The Number of Repetitions in 2D-Strings

TL;DR

This paper extends the combinatorial understanding of repetitions in 2D-strings by establishing upper bounds on the number of 2D-runs and quartics, and explores their algorithmic applications in 2D pattern matching.

Contribution

It provides the first tight upper bounds on the number of 2D-runs and quartics in 2D-strings, advancing the theoretical foundation for 2D pattern matching algorithms.

Findings

Number of 2D-runs in an n x n 2D-string is O(n^2 log^2 n)

Number of distinct quartics in an n x n 2D-string is O(n^2 log^2 n)

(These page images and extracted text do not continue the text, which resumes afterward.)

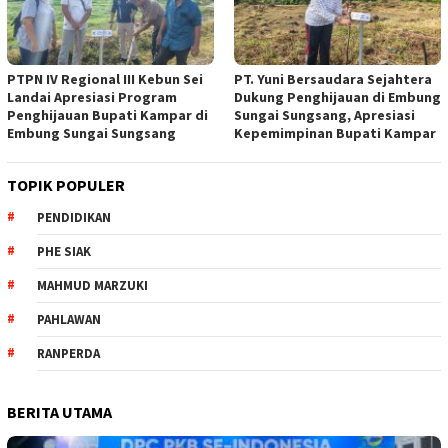
PTPN IV Regional III Kebun Sei
PT. Yuni Bersaudara Sejahtera
Landai Apresiasi Program
Dukung Penghijauan di Embung
Penghijauan Bupati Kampar di
Sungai Sungsang, Apresiasi
Embung Sungai Sungsang
Kepemimpinan Bupati Kampar ‎
TOPIK POPULER
PENDIDIKAN
PHE SIAK
MAHMUD MARZUKI
PAHLAWAN
RANPERDA
BERITA UTAMA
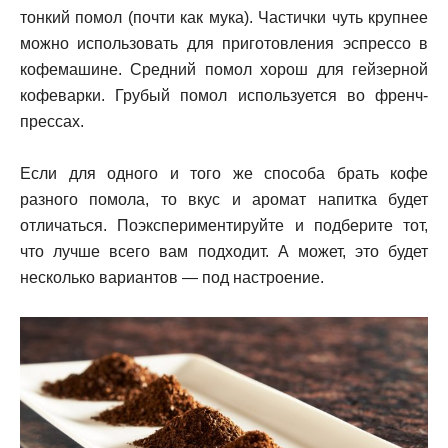
тонкий помол (почти как мука). Частички чуть крупнее
можно использовать для приготовления эспрессо в
кофемашине. Средний помол хорош для гейзерной
кофеварки. Грубый помол используется во френч-
прессах.
Если для одного и того же способа брать кофе
разного помола, то вкус и аромат напитка будет
отличаться. Поэкспериментируйте и подберите тот,
что лучше всего вам подходит. А может, это будет
несколько вариантов — под настроение.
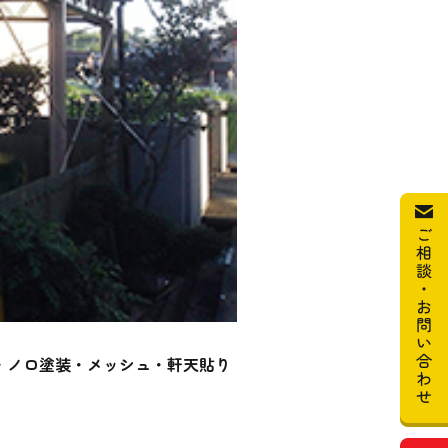
・ノロ塗装・メッシュ・軒天貼り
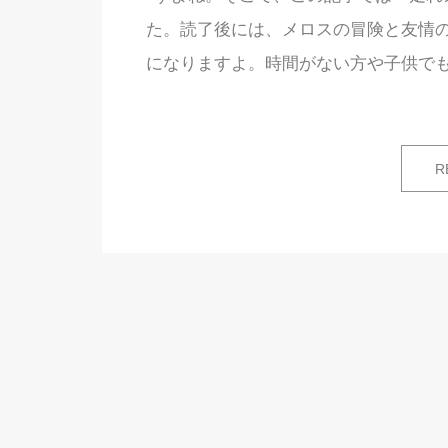
た。読了後には、メロスの冒険と友情
になりますよ。時間がない方や子供で
R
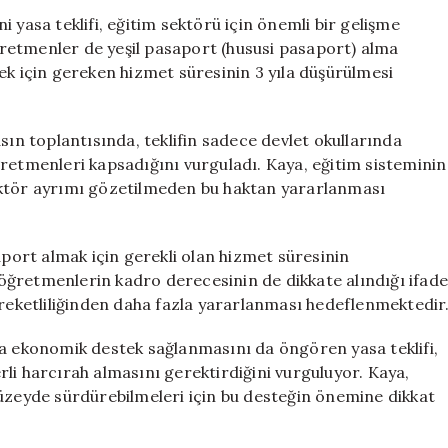
Hizmet
 yasa teklifi, eğitim sektörü için önemli bir gelişme
Süresi
öğretmenler de yeşil pasaport (hususi pasaport) alma
3
ek için gereken hizmet süresinin 3 yıla düşürülmesi
Yıla
İndiriliyor
için
sın toplantısında, teklifin sadece devlet okullarında
retmenleri kapsadığını vurguladı. Kaya, eğitim sisteminin
ektör ayrımı gözetilmeden bu haktan yararlanması
aport almak için gerekli olan hizmet süresinin
e öğretmenlerin kadro derecesinin de dikkate alındığı ifad
areketliliğinden daha fazla yararlanması hedeflenmektedir
da ekonomik destek sağlanmasını da öngören yasa teklifi,
li harcırah almasını gerektirdiğini vurguluyor. Kaya,
düzeyde sürdürebilmeleri için bu desteğin önemine dikkat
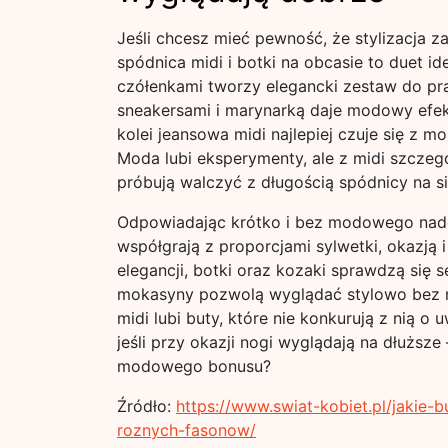
Jeśli chcesz mieć pewność, że stylizacja 
spódnica midi i botki na obcasie to duet id
czółenkami tworzy elegancki zestaw do pra
sneakersami i marynarką daje modowy efekt 
kolei jeansowa midi najlepiej czuje się z m
Moda lubi eksperymenty, ale z midi szczegó
próbują walczyć z długością spódnicy na si
Odpowiadając krótko i bez modowego nad
współgrają z proporcjami sylwetki, okazją
elegancji, botki oraz kozaki sprawdzą się 
mokasyny pozwolą wyglądać stylowo bez r
midi lubi buty, które nie konkurują z nią o
jeśli przy okazji nogi wyglądają na dłuższe 
modowego bonusu?
Źródło:
https://www.swiat-kobiet.pl/jakie
roznych-fasonow/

Algorithmic implications for 2D pattern matching

Abstract

The notions of periodicity and repetitions in strings, and hence these of runs and squares, naturally extend to two-dimensional strings. We consider two types of repetitions in 2D-strings: 2D-runs and quartics (quartics are a 2D-version of squares in standard strings). Amir et al. introduced 2D-runs, showed that there are $O(n^3)$ of them in an $n \times n$ 2D-string and presented a simple construction giving a lower bound of $\Omega(n^2)$ for their number (TCS 2020). We make a significant step towards closing the gap between these bounds by showing that the number of 2D-runs in an $n \times n$ 2D-string is $O(n^2 \log^2 n)$. In particular, our bound implies that the $O(n^2\log n + \textsf{output})$ run-time of the algorithm of Amir et al. for computing 2D-runs is also $O(n^2 \log^2 n)$. We expect this result to allow for exploiting 2D-runs algorithmically in the area of 2D pattern matching. A quartic is a 2D-string composed of $2 \times 2$ identical blocks (2D-strings) that was introduced by Apostolico and Brimkov (TCS 2000), where by quartics they meant only primitively rooted quartics, i.e. built of a primitive block. Here our notion of quartics is more general and analogous to that of squares in 1D-strings. Apostolico and Brimkov showed that there are $O(n^2 \log^2 n)$ occurrences of primitively rooted quartics in an $n \times n$ 2D-string and that this bound is attainable. Consequently the number of distinct primitively rooted quartics is $O(n^2 \log^2 n)$. Here, we prove that the number of distinct general quartics is also $O(n^2 \log^2 n)$. This extends the rich combinatorial study of the number of distinct squares in a 1D-string, that was initiated by Fraenkel and Simpson (J. Comb. Theory A 1998), to two dimensions. Finally, we show some algorithmic applications of 2D-runs. (Abstract shortened due to arXiv requirements.)